Passage
- - -

I had an incident with a player this weekend at my store.  It involved the distribution of prize support.  So I figured I would write up the scenario with all the proper numbers worked into it this week so that the great readers of Pojo.com have a better idea of what their favorite local game store goes through when trying to figure out how to distribute prizes for an event.
We were hosting a Team Trios Sealed event this past weekend, which fellow writer Jonathan Pechon wrote a little about yesterday.  Entry fee for each team was only $40.
If we assume that we had received full entry fee from every team, which we didn't, it would have been: $40 * 7 = $280.
At retail, the cost of the event using 14 Starters ($11.50 each), 28 boosters ($3.69 each), and then another 24 for prizes = $352.88
So obviously at retail, we are taking a loss, even if everyone would have paid into the event at full price.  If we assumed the retail prices at 20% off, which is a fair discount, we only come to $282.30.  So even with a 20% discount I don't quite make our mark. 
Another thing to keep in mind here is that I personally threw in another 12 boosters just to settle the situation.  So that's more of a loss on the end of the day.
Let's assume that a store's cost is roughly $6.32 for tournament packs and roughly $2 for boosters.  That should be about $192.48 AT COST for the event.

- - -

Job item
Extend the passage on the store's prize-support costs for the Team Trios Sealed event, picking up directly after its final sentence.

Records from a data collection
- - -

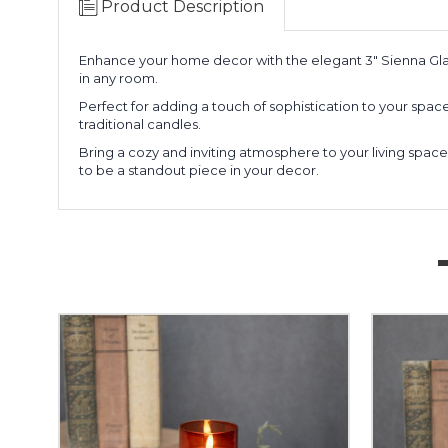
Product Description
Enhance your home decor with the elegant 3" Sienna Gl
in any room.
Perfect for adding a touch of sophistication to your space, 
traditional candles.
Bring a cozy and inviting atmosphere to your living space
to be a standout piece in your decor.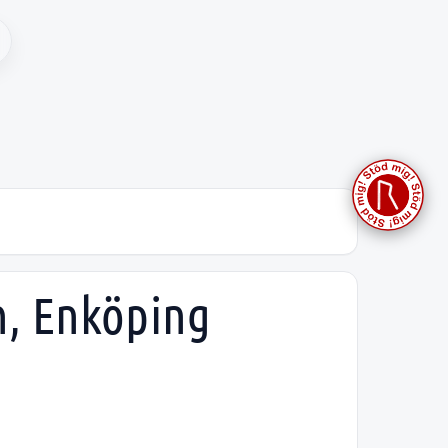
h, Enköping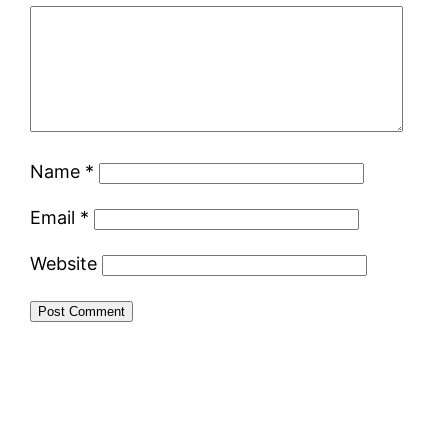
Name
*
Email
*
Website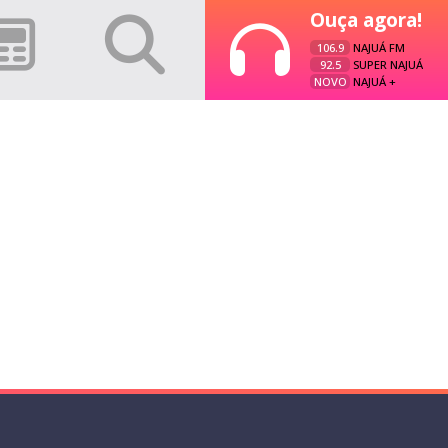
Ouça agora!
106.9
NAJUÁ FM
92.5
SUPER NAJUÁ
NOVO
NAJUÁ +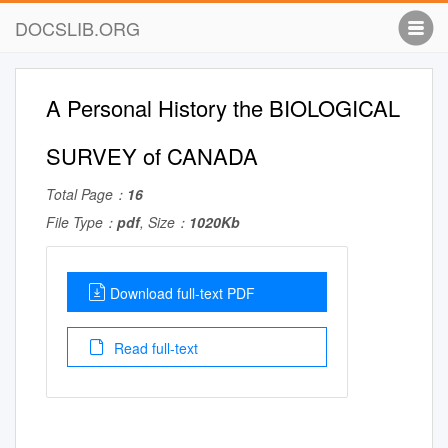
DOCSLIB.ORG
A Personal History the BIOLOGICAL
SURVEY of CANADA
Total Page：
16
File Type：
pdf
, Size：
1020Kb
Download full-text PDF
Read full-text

- - -

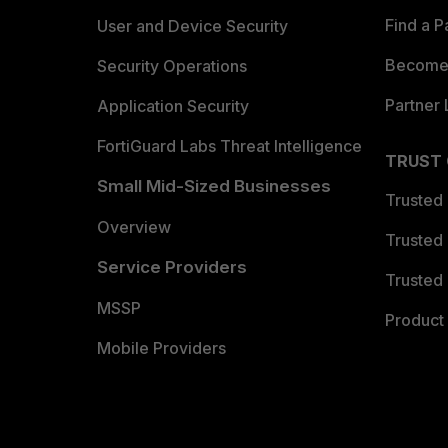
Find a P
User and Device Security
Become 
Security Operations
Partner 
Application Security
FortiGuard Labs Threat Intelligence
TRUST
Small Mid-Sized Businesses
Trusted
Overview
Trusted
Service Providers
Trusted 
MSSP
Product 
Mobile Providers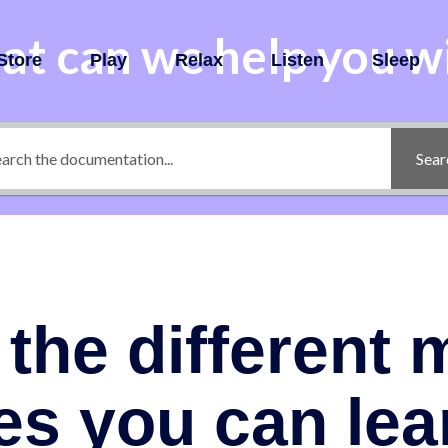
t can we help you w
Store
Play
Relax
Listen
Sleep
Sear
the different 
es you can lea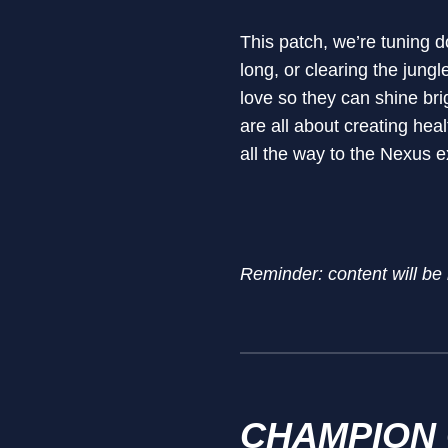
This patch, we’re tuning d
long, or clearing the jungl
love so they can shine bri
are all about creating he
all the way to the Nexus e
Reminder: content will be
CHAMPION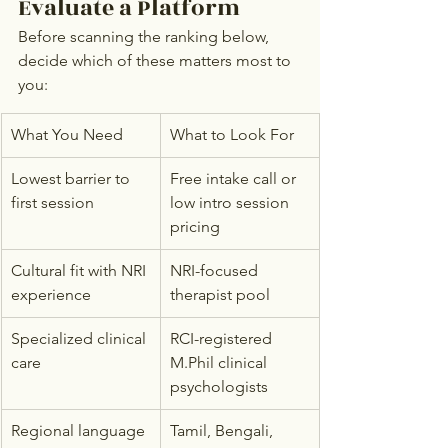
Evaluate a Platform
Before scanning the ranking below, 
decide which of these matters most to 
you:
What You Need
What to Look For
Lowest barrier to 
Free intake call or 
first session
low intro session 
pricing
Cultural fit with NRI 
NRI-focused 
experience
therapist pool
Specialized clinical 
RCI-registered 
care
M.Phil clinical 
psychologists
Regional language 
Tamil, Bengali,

- - -

Response
$280 - $192.48 = $87.52 
The player in question was trying to claim that there should have been at least $100 in profit.  The way he was talking, he wanted me to run the draft using the 24 packs AND have at least a box worth of prizes.  Considering a decent box price is $90 these days, I would have made **$0** profit on the event doing things this way. I actually would take a short loss.  OK, technically, there would still have been say, $12-15, profit on the box, so there would be a small profit, but it still wouldn't have been any better than just selling the packs to an outside customer.
Now from a reality perspective, we had 4 teams buy-in at $30 and 1 team buy in at the full $40.  The others traded in cards and such to get into the event.  That's only $160 to work with.  We allowed teams to provide their own boosters for the event to get $10 off the entry fee or provide their own tournament packs and get $20 off the entry fee.  They could also provide all their own product.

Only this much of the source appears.